Statistical predictive modeling algorithms like: (Katz’s backoff model, Kneser Ney smoothing algorithm, Hidden Markov model, Viterbi algorithm, Forward Backward algorithm, Bag of Words model along with the Naive-Bayes) are all valuable to some degree in conducting text mining or analysis.
The Naive-Bayes algorithm turns out to be a good model for building a simple word prediction application not only according to the course suggestions but further investigation into the whole process of natural language processing or text mining.
The next step in the process that I’ll be working on is breaking the roughly .5 million lines of sample text that I’ve sampled from three corpora (twitter, blogs & news) of roughly 4 million total lines of text into three smaller subsets of each of those three samples into three partitions called (training, validation & test) combined into three new corpora each having elements of the three types of text. These new corpora will be cleaned and then have the machine learning algorithms applied to them to generate the best predictive model attainable with this particular data.
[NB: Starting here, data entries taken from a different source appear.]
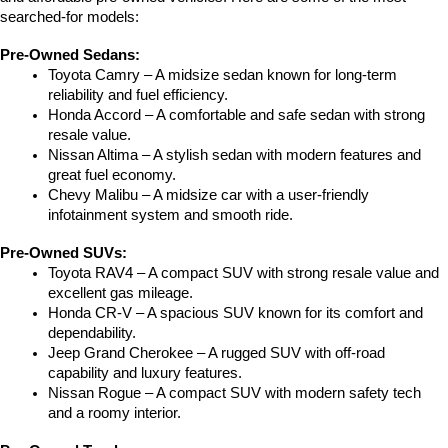
searched-for models:
Pre-Owned Sedans:
Toyota Camry – A midsize sedan known for long-term 
reliability and fuel efficiency.
Honda Accord – A comfortable and safe sedan with strong 
resale value.
Nissan Altima – A stylish sedan with modern features and 
great fuel economy.
Chevy Malibu – A midsize car with a user-friendly 
infotainment system and smooth ride.
Pre-Owned SUVs:
Toyota RAV4 – A compact SUV with strong resale value and 
excellent gas mileage.
Honda CR-V – A spacious SUV known for its comfort and 
dependability.
Jeep Grand Cherokee – A rugged SUV with off-road 
capability and luxury features.
Nissan Rogue – A compact SUV with modern safety tech 
and a roomy interior.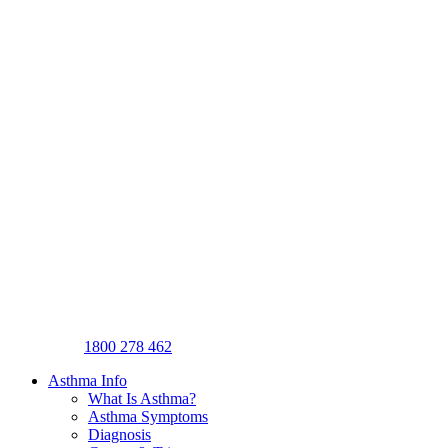
1800 278 462
Asthma Info
What Is Asthma?
Asthma Symptoms
Diagnosis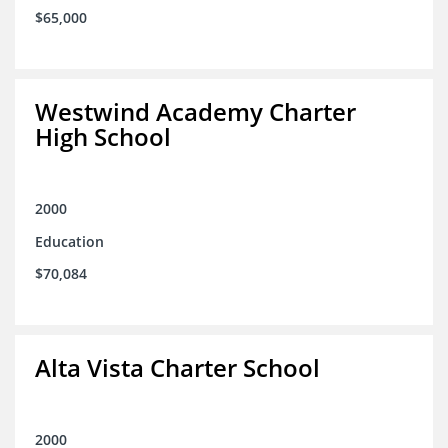
$65,000
Westwind Academy Charter
High School
2000
Education
$70,084
Alta Vista Charter School
2000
Several different predictive models will be tested and compared against each other for a comparison of accuracy and speed.
Beyond this, the project requires the development of an interactive Shiny web application, that has at its beginning, the code I am writing locally on my Mac Book Pro in the R language.
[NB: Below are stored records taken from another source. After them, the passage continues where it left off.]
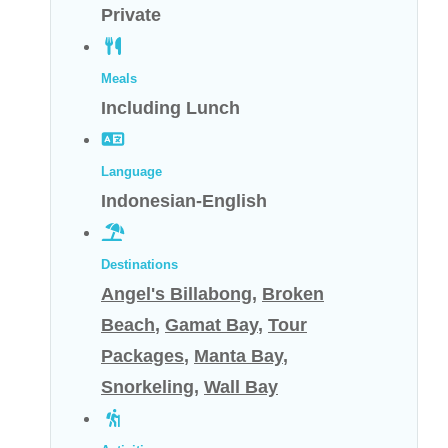
Private
Meals
Including Lunch
Language
Indonesian-English
Destinations
Angel's Billabong
,
Broken
Beach
,
Gamat Bay
,
Tour
Packages
,
Manta Bay
,
Snorkeling
,
Wall Bay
The Shiny application is a web application where the developer, that would be me in this case, writes a two part code in the R language on a local computing device, consisting of code script for a user interface called ui.r and a corresponding interactive code script called server.r . A copy of these code scripts I’ve developed locally reside on R studio’s Shiny application server but are linked to my local R studio IDE original code.
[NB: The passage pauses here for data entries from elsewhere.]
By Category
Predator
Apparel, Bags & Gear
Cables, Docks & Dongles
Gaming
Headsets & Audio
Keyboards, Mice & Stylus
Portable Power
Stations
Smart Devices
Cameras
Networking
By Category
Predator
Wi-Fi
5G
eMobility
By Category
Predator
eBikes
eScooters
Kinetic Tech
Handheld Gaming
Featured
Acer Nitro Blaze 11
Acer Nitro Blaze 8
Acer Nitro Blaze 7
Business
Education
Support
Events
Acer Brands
The idea for this application is that a user can provide inputs (a three to four word phrase) to the web application user interface (a webpage) hosted on R studio’s Shiny Application server through the user.r code that interfaces with the corresponding script, server.r, applying the predictive algorithms that calculate and return the next word prediction via the webpage user interface through the user.r script.
I am writing this project code in the R programming language and will be recording it step by step by the version control application called Git.
The Git version control application has two parts (Git and GitHub). Git is the local (developer) portion which operates from the developer’s computer. GitHub the other half of the application is a server hosted on the internet.
The final task of this project is to write and develop a pitch slide deck or a marketing presentation describing the project, what it is used for, how it is used and how it of benefit to the user and what if any future improvements could be made to improve the word prediction application.
In summary, it’s a challenging project requiring considerable time and work.
2017-05-06 Continuing the focus
This is my latest update, to the progress I have been making on this Capstone project. After going back and forth and back and forth, I’ve arrived once again at the point where I’ll next be creating the infamous ngram tokens. These are perhaps one of the most important elements of this kind of project, in that without them, making any kind of next word prediction would seem rather futile or even impossible.
I am very thankful that I have arrived at this point again for about the fourth time. This time around, I think I am beginning to have a clue, as to what it is, I am doing.